Rien n’explique mieux le charme, l’espèce de fascination qui soumettaient à M. de Richelieu toutes les personnes qui l’approchaient, que le singulier dévouement de sa sœur. Elle pouvait prétendre à un bon mariage ; son père le désirait comme un juste châtiment des excès et de la désobéissance de son fils ; mais servir le ressentiment du vieux duc contre un frère qu’elle adorait lui était impossible ; et c’est de son pro­pre mouvement qu’elle se décida à prendre le voile par inté­rêt pour la fortune de ce frère dont elle voulait le bonheur avant tout.

Son autre sœur, mariée à M. du Châtelet, gouverneur de Vincennes, ne fut pas si généreuse ; aussi l’amitié du jeune duc restait-elle tout entière à l’abbesse du Trésor. Le temps ne fit qu’ajouter à cette affection, dont la plus grande preuve fut le soin qu’il lui confia d’élever l’enfant de sa prédilection, cette charmante Septimanie, qui devait être un jour la plus belle, la plus distinguée et la moins heureuse des femmes de la cour de Louis XV.

  1. Vie du maréchal de Richelieu, tom. II.

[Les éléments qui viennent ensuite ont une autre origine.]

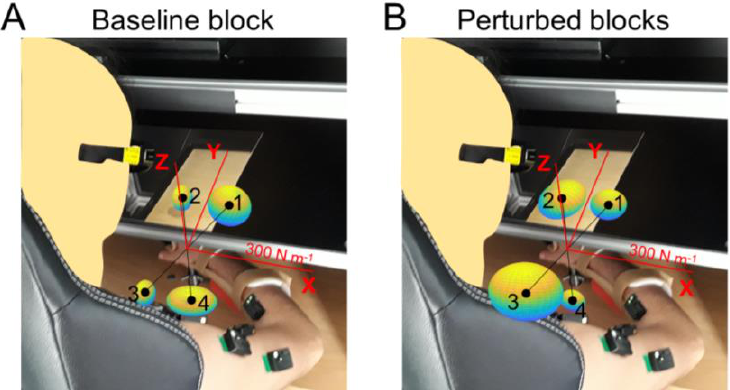
Figure 11. Examples of endpoint stiffness ellipsoids calculated along four force targets lying on the horizontal x / y plane that were collected during the baseline block ( A ) or perturbed blocks ( B ). The stiffness ellipsoids are translated in order to make the ellipsoid center and the target position along which the ellipsoids were calculated, i.e., the black dots, coincident. Numbers close to the target positions refer to the target index. Red lines indicate the reference system, which is centered on the palm when participants are not exerting any endpoint force, and they all have the same length in the space (300 N∙m −1 ). Table 2. VAF calculated with the axes and the volume of the stiffness ellipsoid approximated by the product of the null-space projection of the muscle activation, normalized to the ratio between the mean null-space projection of the muscle activation divided by the mean value of the ellipsoid axes or volume. In the table, both the VAFs calculated by fitting of the norm of the null-space projection obtained from data (“Data”) and the 95% percentile, over 500 repetitions, of the product of the null-space projection of the muscle activation, randomly shuffled during each repetition (“Random”) are reported. VAF reported in bold identifies “Data” values higher than “Random” values. VAF values reported with an asterisk (*) indicate a significant regression ( p < 0.05) of the variable with the norm of the null-space projection of the muscle activation. The penultimate column reports the mean (std) values across participants. The last column reports the p -values of Student’s t -test between the VAF values reported in “Data” with respect to those reported in “Random”. Values reported in bold indicate a significant difference ( p <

  2. Épître à mademoiselle de Guise, sur son mariage avec M. le duo
    de Richelieu. (Épîtres, Œuvres de Voltaire.)
  3. « Vous n’ignorez pas la perte que je fais en elle (madame de Richelieu). J’avais droit de compter sur les bontés et j’ose dire sur l’amitié de madame de Richelieu. Il faut que je joigne à la douleur dont cette mort-là m’accable celle d’apprendre que M. de Richelieu me sait le plus mauvais gré du monde d’avoir laissé jouer Zulime dans ces cruelles circonstances. Vous pouvez me rendre justice. Cette malheureuse pièce devait être donnée longtemps avant que madame de Richelieu fût à Paris. J’ai fait depuis humainement ce que j’ai pu pour la retirer, sans en venir à bout, etc., etc. » (Voltaire, vol. lxx}.)